Another benefit of wood-gas stoves is that once the fuel has been gasified it leaves behind a charcoal called ‘biochar’. Biochar has excellent properties for boosting soil productivity by retaining moisture and being a perfect home for lots of friendly soil microbes.

Also, when biochar is added to soils, it locks up carbon in the soil. The result is that cooking with these stoves is actually a ‘carbon-negative’ process. This means there is also potential to generate carbon offsets from wood-gas stove projects. Revenue from carbon offsets sold to people in the west can make the stoves financially accessible to the poor by enabling them to pay off their stove through the biochar they produce. Then once they’ve paid off their stove, families can get on-going economic uplift through using their stove and continuing to produce biochar.

 

Having thought and prayed about it, we’ve come to feel that this could be a good way for us as a foreigners to come alongside our community for its blessing. So our plan is to start a social business operating in the slums of our area with the goals of:

– getting clean burning stoves into the community for the health benefit of the people

– generating employment for people from the slums to manufacture the stoves

– buying back biochar from families using money from carbon offsets sold to people in the west (thereby making the stoves affordable for the poor)
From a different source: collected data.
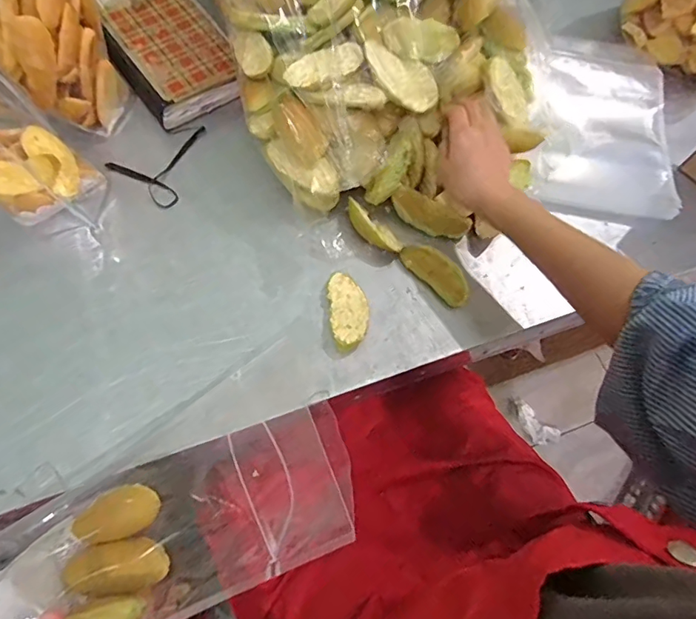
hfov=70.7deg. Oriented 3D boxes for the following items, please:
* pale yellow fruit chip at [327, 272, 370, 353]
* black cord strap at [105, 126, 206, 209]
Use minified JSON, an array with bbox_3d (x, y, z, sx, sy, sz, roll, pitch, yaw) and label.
[{"bbox_3d":[0.001,0.000,0.526,0.040,0.018,0.086,-8,70,-5],"label":"pale yellow fruit chip"},{"bbox_3d":[-0.220,-0.188,0.603,0.098,0.004,0.113,35,72,11],"label":"black cord strap"}]

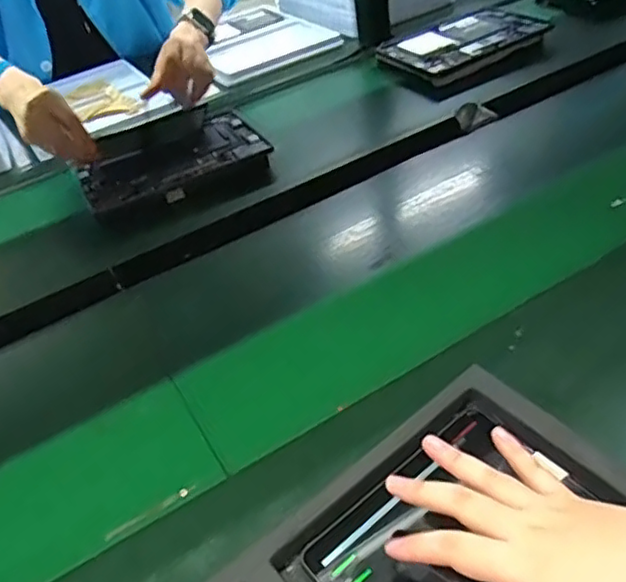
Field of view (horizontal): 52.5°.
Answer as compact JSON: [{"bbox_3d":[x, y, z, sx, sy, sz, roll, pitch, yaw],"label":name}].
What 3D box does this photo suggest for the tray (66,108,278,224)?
[{"bbox_3d":[-0.202,-0.183,0.905,0.254,0.036,0.156,-25,43,-16],"label":"tray"}]

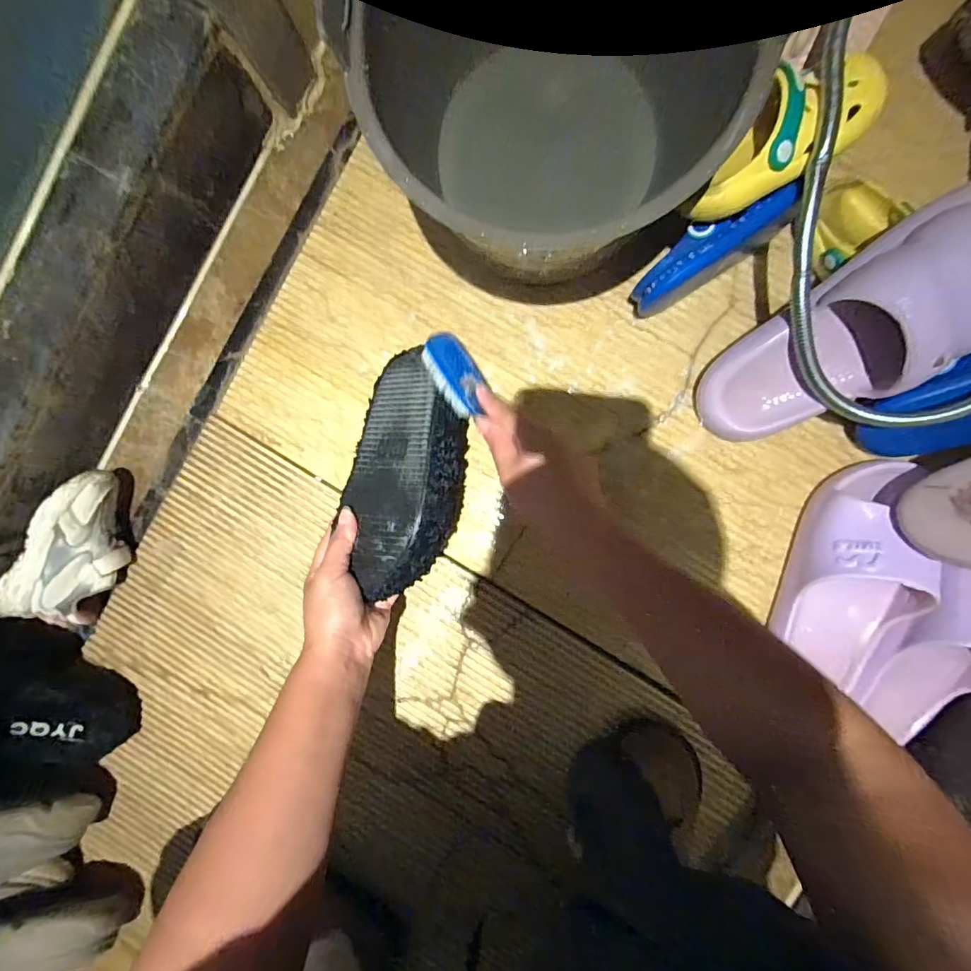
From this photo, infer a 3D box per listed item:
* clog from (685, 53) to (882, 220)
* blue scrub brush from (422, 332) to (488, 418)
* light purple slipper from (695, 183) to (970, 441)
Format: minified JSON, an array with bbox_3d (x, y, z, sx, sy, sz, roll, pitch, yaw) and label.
[{"bbox_3d":[0.231,-0.272,0.358,0.162,0.056,0.066,-28,91,5],"label":"clog"},{"bbox_3d":[-0.027,-0.103,0.426,0.039,0.029,0.078,-32,89,4],"label":"blue scrub brush"},{"bbox_3d":[0.306,-0.122,0.370,0.257,0.079,0.106,-36,88,33],"label":"light purple slipper"}]

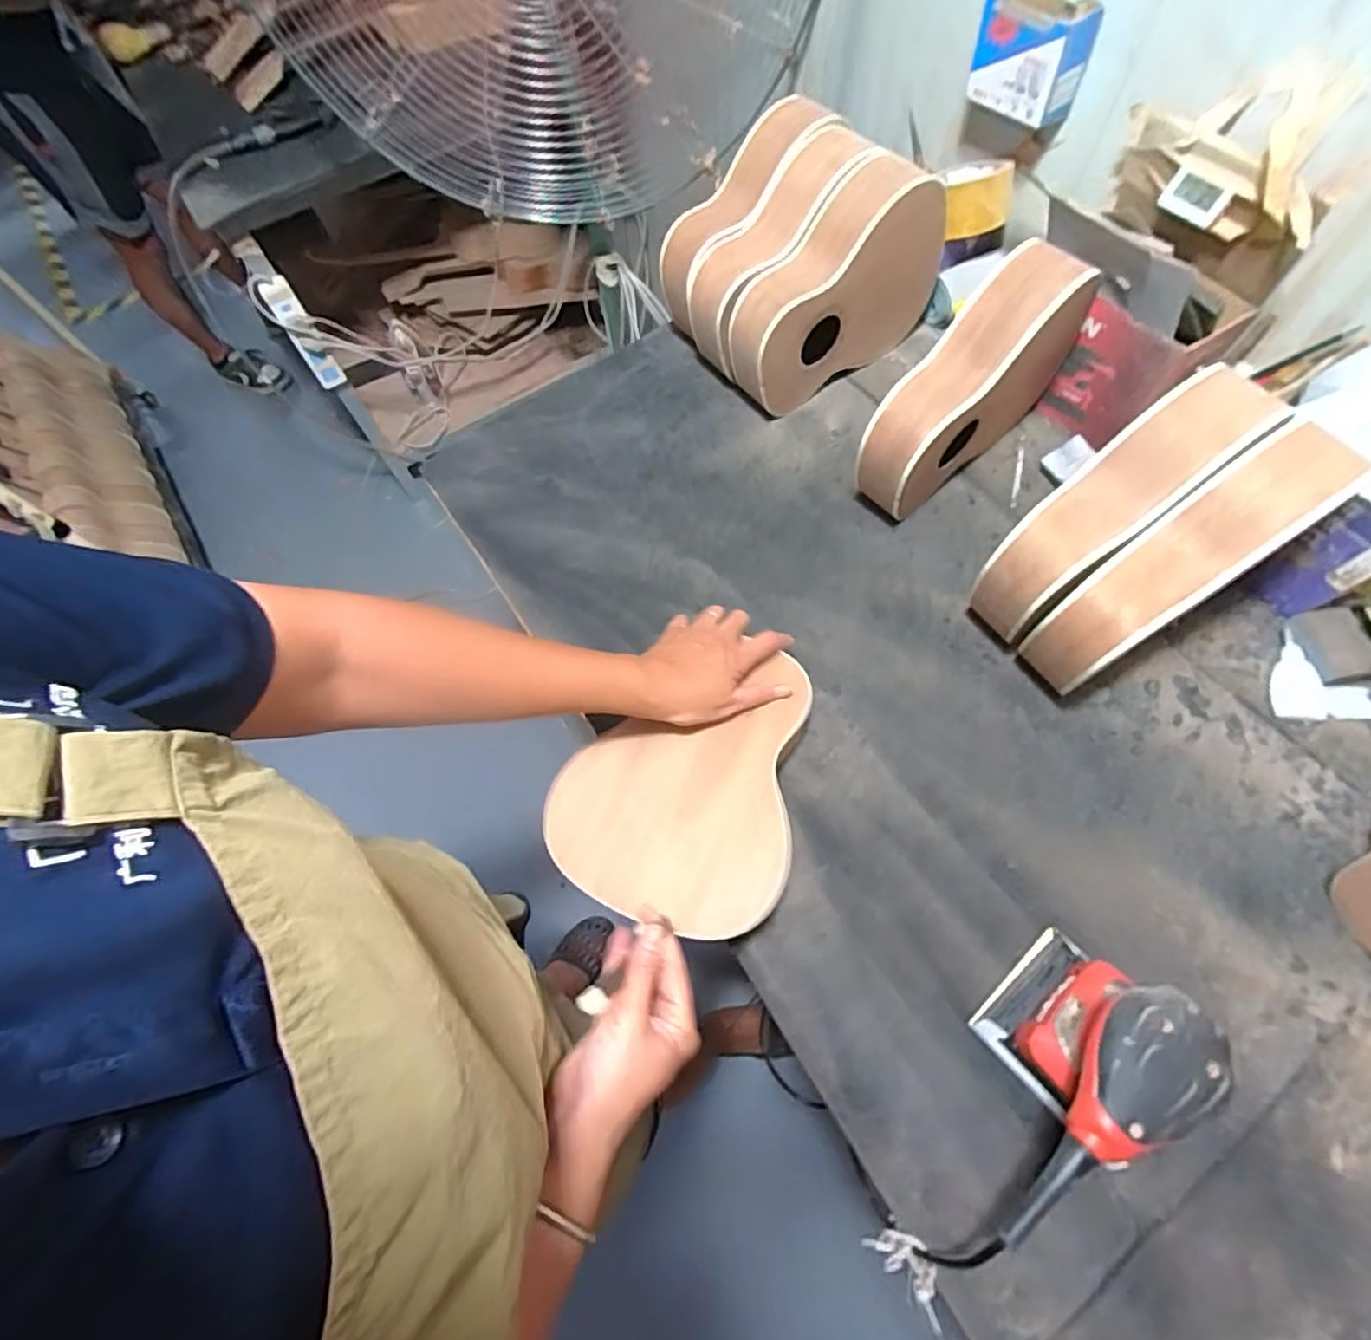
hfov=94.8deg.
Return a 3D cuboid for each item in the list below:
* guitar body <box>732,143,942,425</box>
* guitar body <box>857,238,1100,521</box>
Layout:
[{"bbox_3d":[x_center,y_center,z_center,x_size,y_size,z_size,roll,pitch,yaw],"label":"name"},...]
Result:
[{"bbox_3d":[0.168,-0.433,0.728,0.268,0.211,0.077,-33,68,-12],"label":"guitar body"},{"bbox_3d":[0.284,-0.281,0.653,0.254,0.212,0.080,-40,70,-12],"label":"guitar body"}]

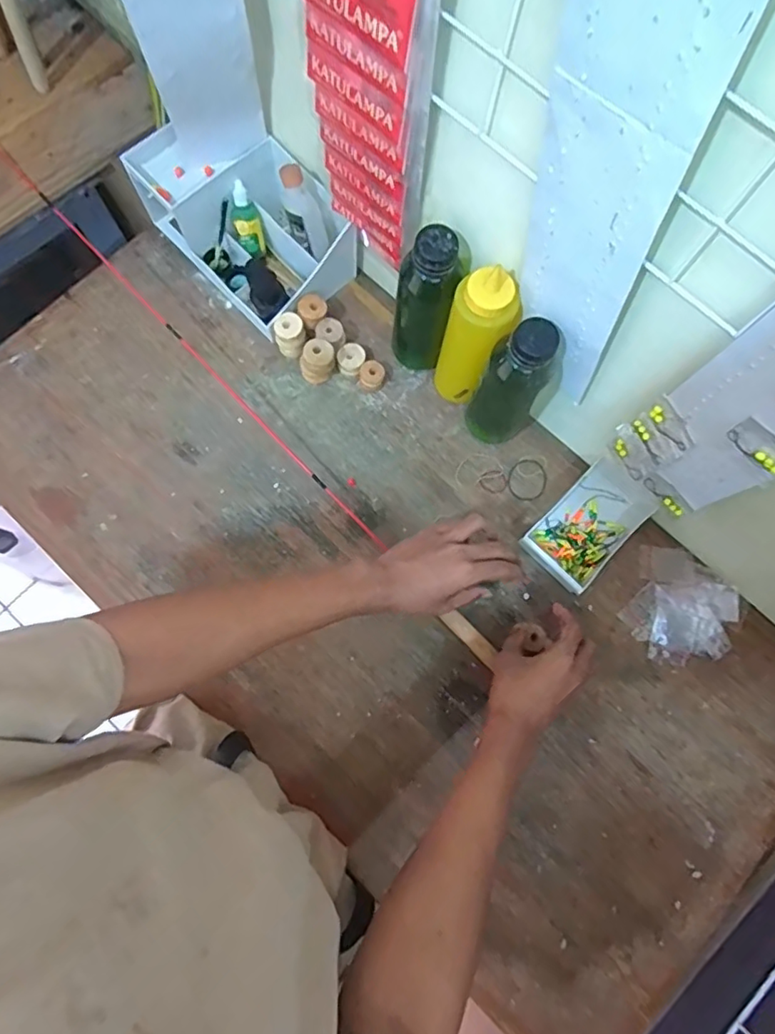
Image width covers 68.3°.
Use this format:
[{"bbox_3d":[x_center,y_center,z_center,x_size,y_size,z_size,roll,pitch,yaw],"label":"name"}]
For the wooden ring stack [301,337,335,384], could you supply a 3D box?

– helping provide a way for people living in the west to reduce their carbon footprint and so live a little more responsibly as global citizens

– getting biochar into the soils of urban gardens and farms outside the city for healthier soils and greater crop yields

– helping establish a small cottage industry in biomass fuel supply (probably amongst a very poor community that live around and make their livelihoods from the local dump)

 

We are excited by a lot of potential good that could come out of all of this. But we also want to take things slowly. We want to do it in a way that empowers people in our community, that gives them ownership, helps them find some of their undiscovered potential, nurtures their gifts and dreams, and maybe helps cast a vision for business done for the blessing of the community.